Community Blog Cloud Enterprise-Level Storage: New Dimensions of Storage to Promote Business Innovation

Cloud Enterprise-Level Storage: New Dimensions of Storage to Promote Business Innovation

Part 5 of this 5-part series explains how ESSD combines the features of cloud and enterprise-level storage to provide a more intelligent storage service experience.

By Mangong from Alibaba Cloud Storage Team

1. Preface

When it comes to enterprise-level storage, we may think of high stability, high performance, and rich enterprise-level features. When it comes to cloud computing, we talk about unique features, such as large scale, global deployment, elasticity, service orientation, intelligence, instant activation, and pay-as-you-go. If the two are combined, what new storage forms will be produced? The goal of enterprise-level storage on the cloud is to perfectly integrate the features of enterprise-level storage and the cloud and explore new possibilities of storage. This makes business sustainable for users and facilitates their business innovations.


Let's take block storage as an example. A common enterprise-level solution is Storage Area Network (SAN), which connects storage arrays and business hosts through a private network. SAN provides unified storage management and sharing and realizes high-performance and low-latency data access. However, SAN has shortcomings, such as high cost, complex operation and maintenance (O&M), and poor scalability. However, these problems are what cloud technology was designed to combat. Thus, Alibaba Cloud launched enterprise-level storage (ESSD) to help users meet the needs of digital transformation and innovation.

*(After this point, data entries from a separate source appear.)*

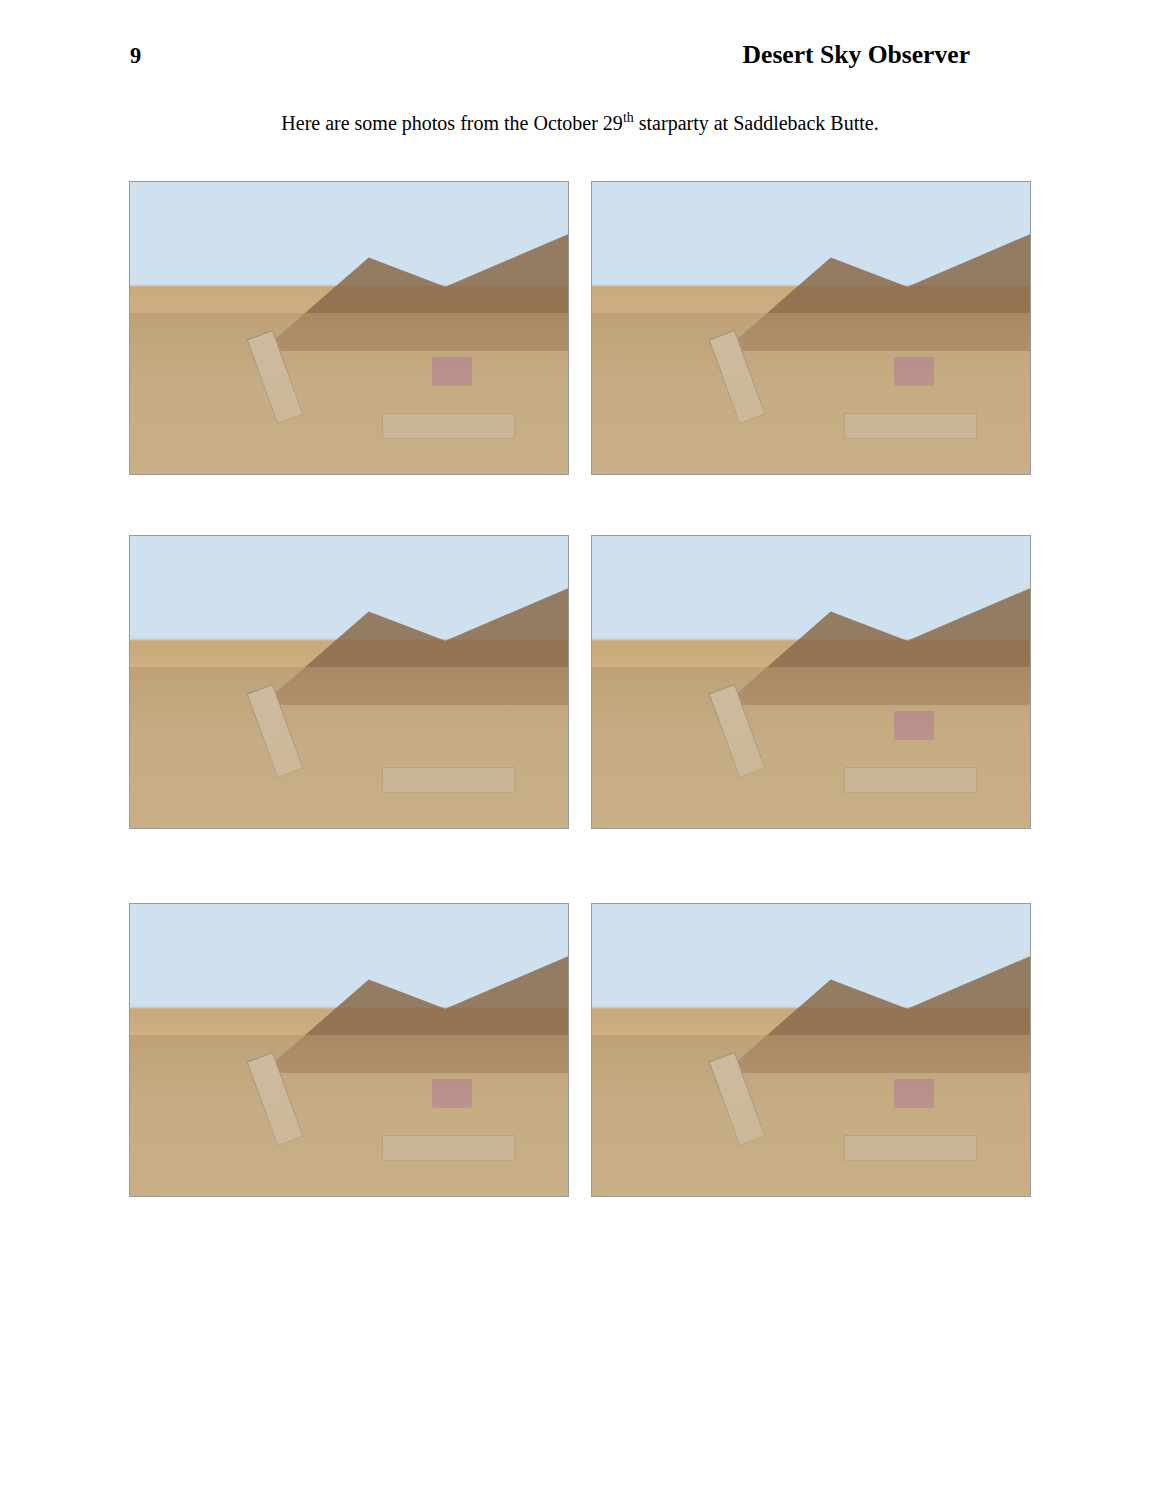9 Desert Sky Observer
Here are some photos from the October 29th starparty at Saddleback Butte.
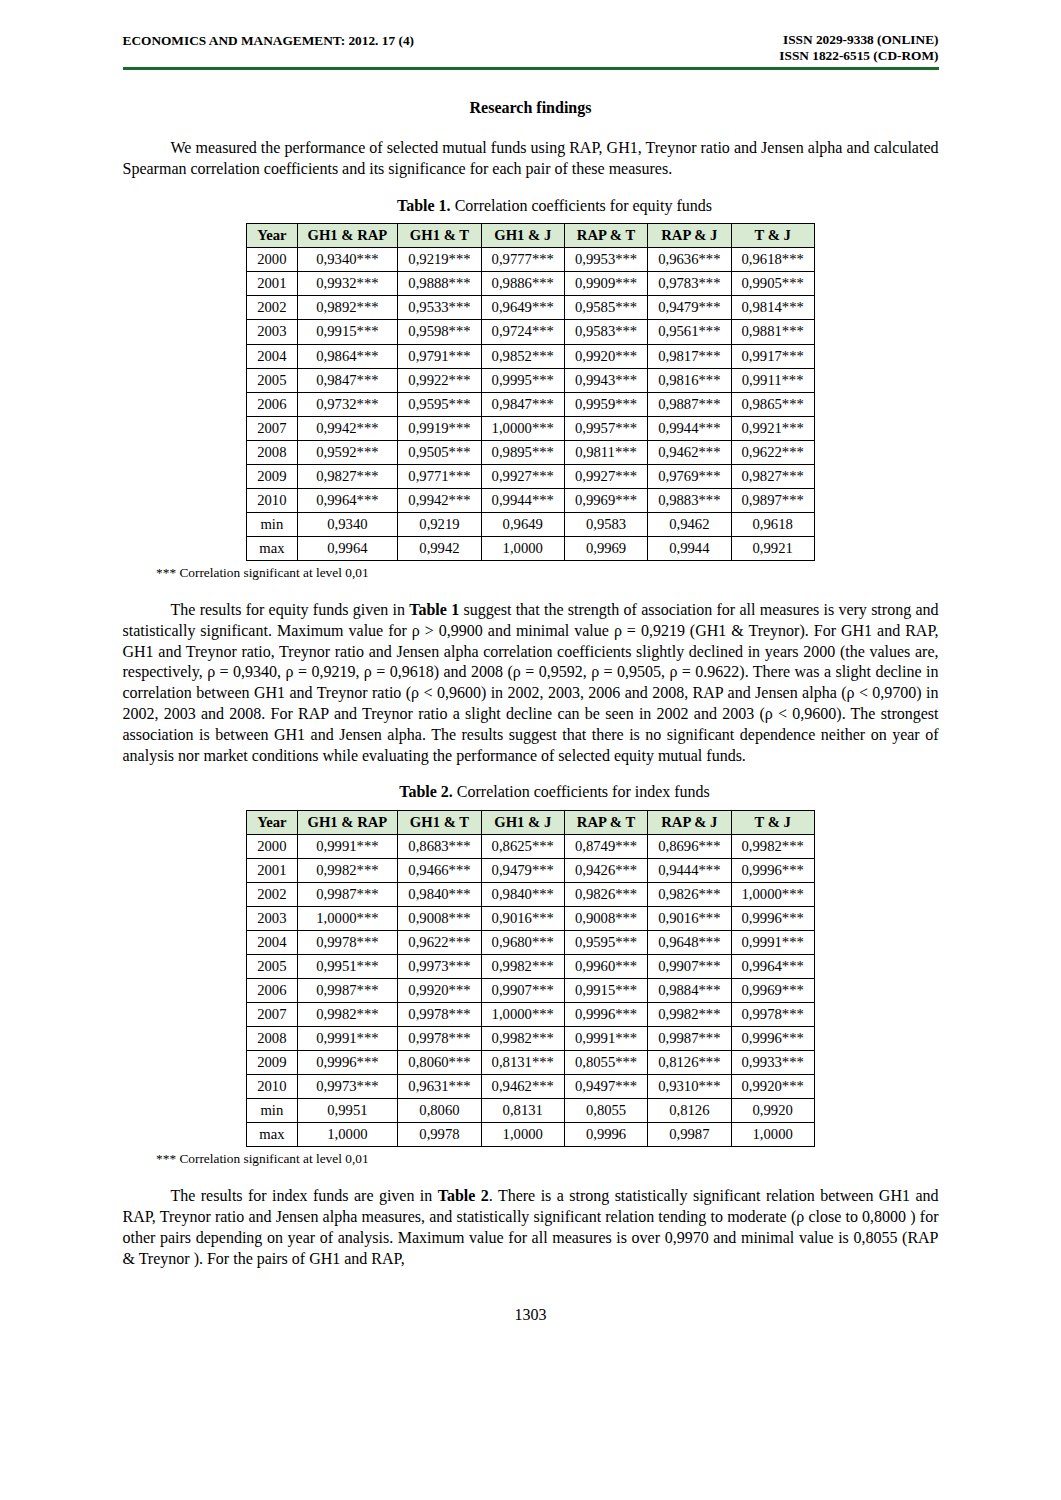ECONOMICS AND MANAGEMENT: 2012. 17 (4)
ISSN 2029-9338 (ONLINE)
ISSN 1822-6515 (CD-ROM)
Research findings
We measured the performance of selected mutual funds using RAP, GH1, Treynor ratio and Jensen alpha and calculated Spearman correlation coefficients and its significance for each pair of these measures.
Table 1. Correlation coefficients for equity funds
| Year | GH1 & RAP | GH1 & T | GH1 & J | RAP & T | RAP & J | T & J |
| --- | --- | --- | --- | --- | --- | --- |
| 2000 | 0,9340*** | 0,9219*** | 0,9777*** | 0,9953*** | 0,9636*** | 0,9618*** |
| 2001 | 0,9932*** | 0,9888*** | 0,9886*** | 0,9909*** | 0,9783*** | 0,9905*** |
| 2002 | 0,9892*** | 0,9533*** | 0,9649*** | 0,9585*** | 0,9479*** | 0,9814*** |
| 2003 | 0,9915*** | 0,9598*** | 0,9724*** | 0,9583*** | 0,9561*** | 0,9881*** |
| 2004 | 0,9864*** | 0,9791*** | 0,9852*** | 0,9920*** | 0,9817*** | 0,9917*** |
| 2005 | 0,9847*** | 0,9922*** | 0,9995*** | 0,9943*** | 0,9816*** | 0,9911*** |
| 2006 | 0,9732*** | 0,9595*** | 0,9847*** | 0,9959*** | 0,9887*** | 0,9865*** |
| 2007 | 0,9942*** | 0,9919*** | 1,0000*** | 0,9957*** | 0,9944*** | 0,9921*** |
| 2008 | 0,9592*** | 0,9505*** | 0,9895*** | 0,9811*** | 0,9462*** | 0,9622*** |
| 2009 | 0,9827*** | 0,9771*** | 0,9927*** | 0,9927*** | 0,9769*** | 0,9827*** |
| 2010 | 0,9964*** | 0,9942*** | 0,9944*** | 0,9969*** | 0,9883*** | 0,9897*** |
| min | 0,9340 | 0,9219 | 0,9649 | 0,9583 | 0,9462 | 0,9618 |
| max | 0,9964 | 0,9942 | 1,0000 | 0,9969 | 0,9944 | 0,9921 |
*** Correlation significant at level 0,01
The results for equity funds given in Table 1 suggest that the strength of association for all measures is very strong and statistically significant. Maximum value for ρ > 0,9900 and minimal value ρ = 0,9219 (GH1 & Treynor). For GH1 and RAP, GH1 and Treynor ratio, Treynor ratio and Jensen alpha correlation coefficients slightly declined in years 2000 (the values are, respectively, ρ = 0,9340, ρ = 0,9219, ρ = 0,9618) and 2008 (ρ = 0,9592, ρ = 0,9505, ρ = 0.9622). There was a slight decline in correlation between GH1 and Treynor ratio (ρ < 0,9600) in 2002, 2003, 2006 and 2008, RAP and Jensen alpha (ρ < 0,9700) in 2002, 2003 and 2008. For RAP and Treynor ratio a slight decline can be seen in 2002 and 2003 (ρ < 0,9600). The strongest association is between GH1 and Jensen alpha. The results suggest that there is no significant dependence neither on year of analysis nor market conditions while evaluating the performance of selected equity mutual funds.
Table 2. Correlation coefficients for index funds
| Year | GH1 & RAP | GH1 & T | GH1 & J | RAP & T | RAP & J | T & J |
| --- | --- | --- | --- | --- | --- | --- |
| 2000 | 0,9991*** | 0,8683*** | 0,8625*** | 0,8749*** | 0,8696*** | 0,9982*** |
| 2001 | 0,9982*** | 0,9466*** | 0,9479*** | 0,9426*** | 0,9444*** | 0,9996*** |
| 2002 | 0,9987*** | 0,9840*** | 0,9840*** | 0,9826*** | 0,9826*** | 1,0000*** |
| 2003 | 1,0000*** | 0,9008*** | 0,9016*** | 0,9008*** | 0,9016*** | 0,9996*** |
| 2004 | 0,9978*** | 0,9622*** | 0,9680*** | 0,9595*** | 0,9648*** | 0,9991*** |
| 2005 | 0,9951*** | 0,9973*** | 0,9982*** | 0,9960*** | 0,9907*** | 0,9964*** |
| 2006 | 0,9987*** | 0,9920*** | 0,9907*** | 0,9915*** | 0,9884*** | 0,9969*** |
| 2007 | 0,9982*** | 0,9978*** | 1,0000*** | 0,9996*** | 0,9982*** | 0,9978*** |
| 2008 | 0,9991*** | 0,9978*** | 0,9982*** | 0,9991*** | 0,9987*** | 0,9996*** |
| 2009 | 0,9996*** | 0,8060*** | 0,8131*** | 0,8055*** | 0,8126*** | 0,9933*** |
| 2010 | 0,9973*** | 0,9631*** | 0,9462*** | 0,9497*** | 0,9310*** | 0,9920*** |
| min | 0,9951 | 0,8060 | 0,8131 | 0,8055 | 0,8126 | 0,9920 |
| max | 1,0000 | 0,9978 | 1,0000 | 0,9996 | 0,9987 | 1,0000 |
*** Correlation significant at level 0,01
The results for index funds are given in Table 2. There is a strong statistically significant relation between GH1 and RAP, Treynor ratio and Jensen alpha measures, and statistically significant relation tending to moderate (ρ close to 0,8000 ) for other pairs depending on year of analysis. Maximum value for all measures is over 0,9970 and minimal value is 0,8055 (RAP & Treynor ). For the pairs of GH1 and RAP,
1303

2. ESSD: Enterprise-Level Cloud Disk

ESSD provides users with high-availability, high-reliability, and high-performance block-level random access services. It also provides rich enterprise features, such as native snapshot data protection and cross-region disaster recovery. The ESSD project was started in 2016 and was based on Pangu 2.0 distributed storage base. It used RDMA and NVMe SSD all-user state I/O technology and was combined with Alibaba's experience accumulated over more than a decade in in-house distributed storage technology. It made its debut during the Double 11 Global Shopping Festival in 2017 and carried partial peak traffic of core businesses, such as database and middleware, achieving amazing performance. Therefore, it was widely used in Alibaba (starting from 2018) and was open to some external customers, who gave us very positive feedback. In 2019, ESSD was commercialized on a large scale, leading the cloud disk into the microsecond era. In 2020, the economical ESSD PL0 was launched to enable small and medium-sized customers to benefit from the ESSD full flash technology. By September 2021, ESSD has become available in 59 AZs, and 95% of Alibaba Cloud's head customers have chosen to use ESSD. It has become the most popular cloud disk product.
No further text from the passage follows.